Merovingian medicine, caught between practice and philosophy, was far from sterile. There were richer and more distinctive resources available for the study of medicine than Keil and others supposed. These were not passively copied, but rearranged and reappropriated to form new handbooks of practical medicine, actively connecting late antique euporista and the eclectic productions more clearly in evidence in the more numerous manuscripts of the Carolingian “revival.” The content of these books may not have been radical or progressive, but the restless and creative use of what was available at least meant that Latin medicine grew and diversified. This fitted with how other areas of learning were treated as Christian schools embraced medicine as part of a broad syllabus, both for its practical healing aspects that could support charitable deeds, and for its evidence for the orderliness of nature and the good of Creation. It was an important cultural framing device for how people could understand the world and act within it.

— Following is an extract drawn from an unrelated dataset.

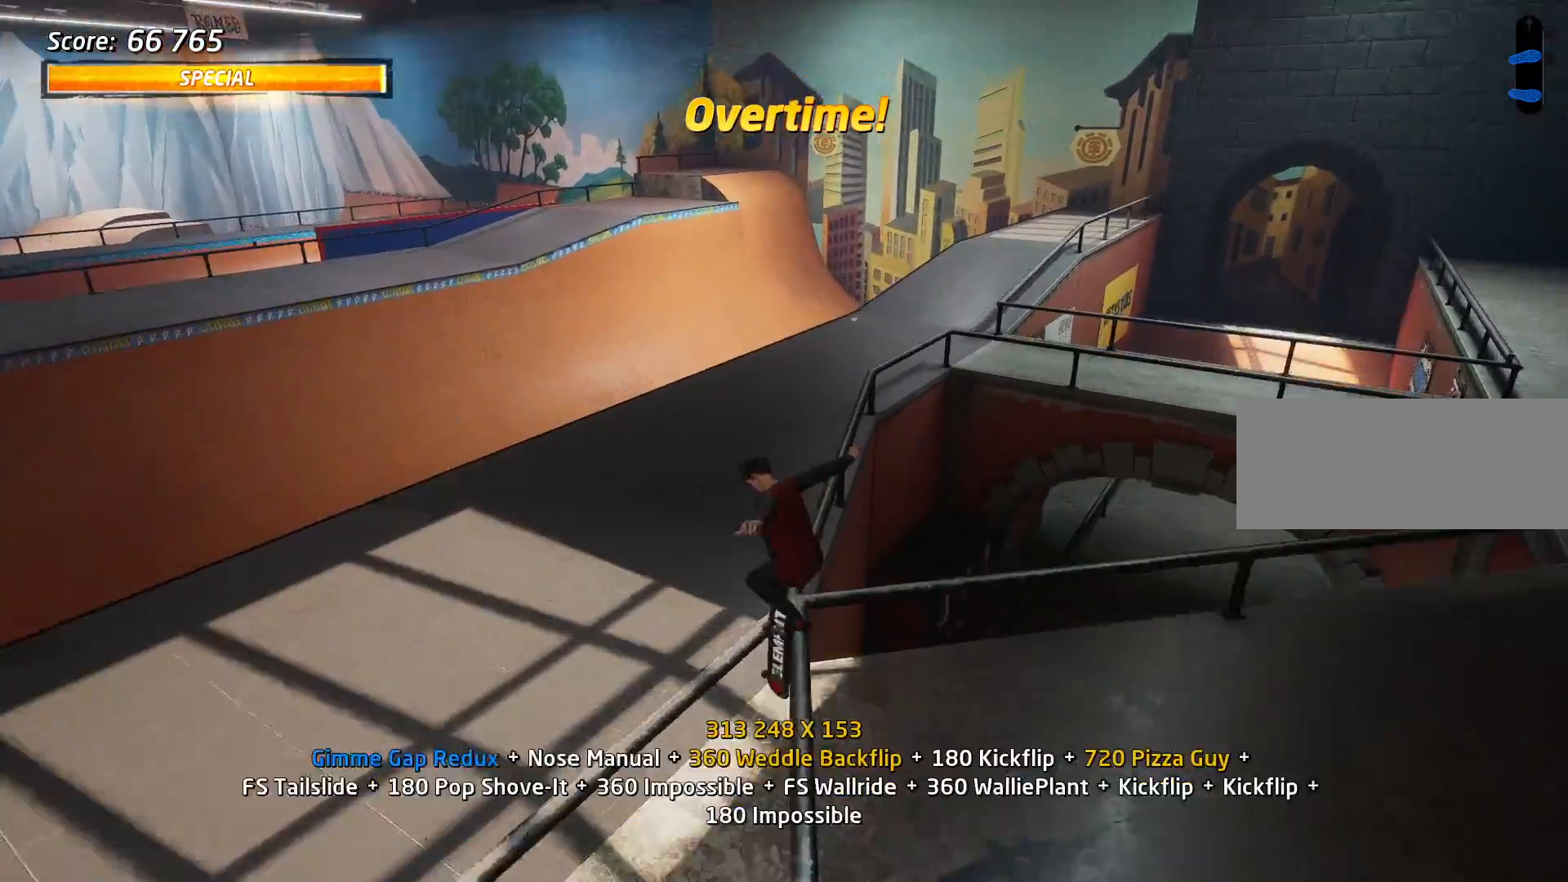
{"keys": ["d", "w"], "events": [[67, "w", "down"], [300, "d", "down"]]}
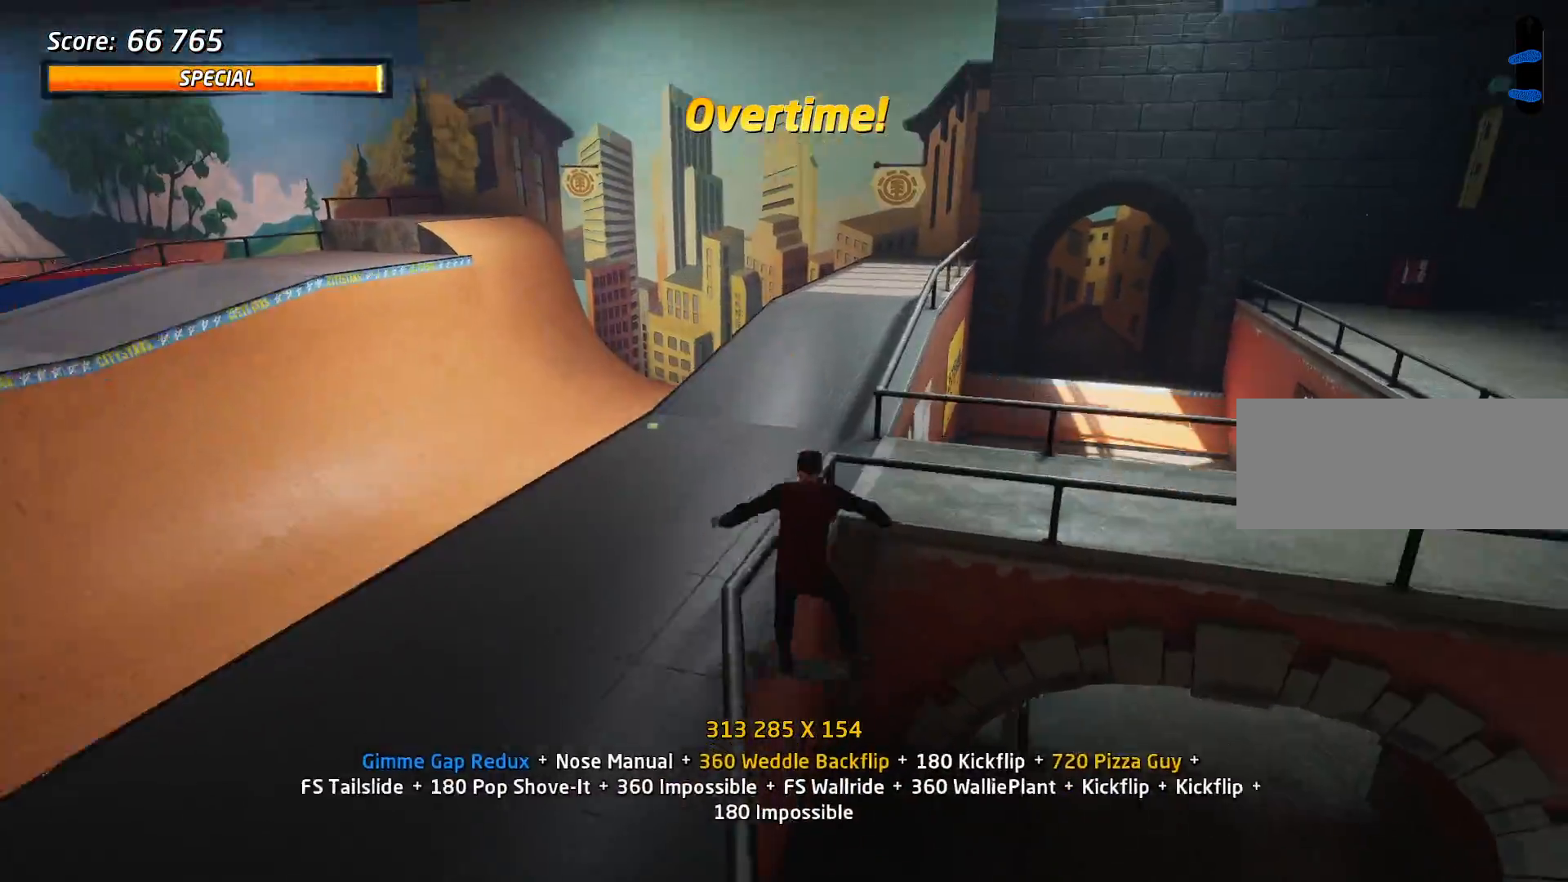
{"keys": [], "events": [[117, "d", "up"], [117, "w", "up"], [217, "w", "down"], [317, "w", "up"], [351, "w", "down"], [451, "w", "up"]]}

As such, it intersected with and complemented other areas of philosophy, with their concerns for critical epistemologies and authority. In both the volume and contexts of Merovingian medicine, there remains much direct evidence that is lost, which makes it hard to say much about dedicated professional training, the attitudes of physicians to bishops, and many other aspects of medicine. A limited volume of evidence, however, does not mean that not much was happening. In this particular case, the profile of the manuscript evidence and the comments about medicine only make sense as the tip of an iceberg. For all its defects, people engaged with Merovingian medicine as both philosophy and practice in ways that developed foundations for the new medical cultures that followed and flowered under Carolingian care. It represents yet another area in which the Merovingian world has been underestimated.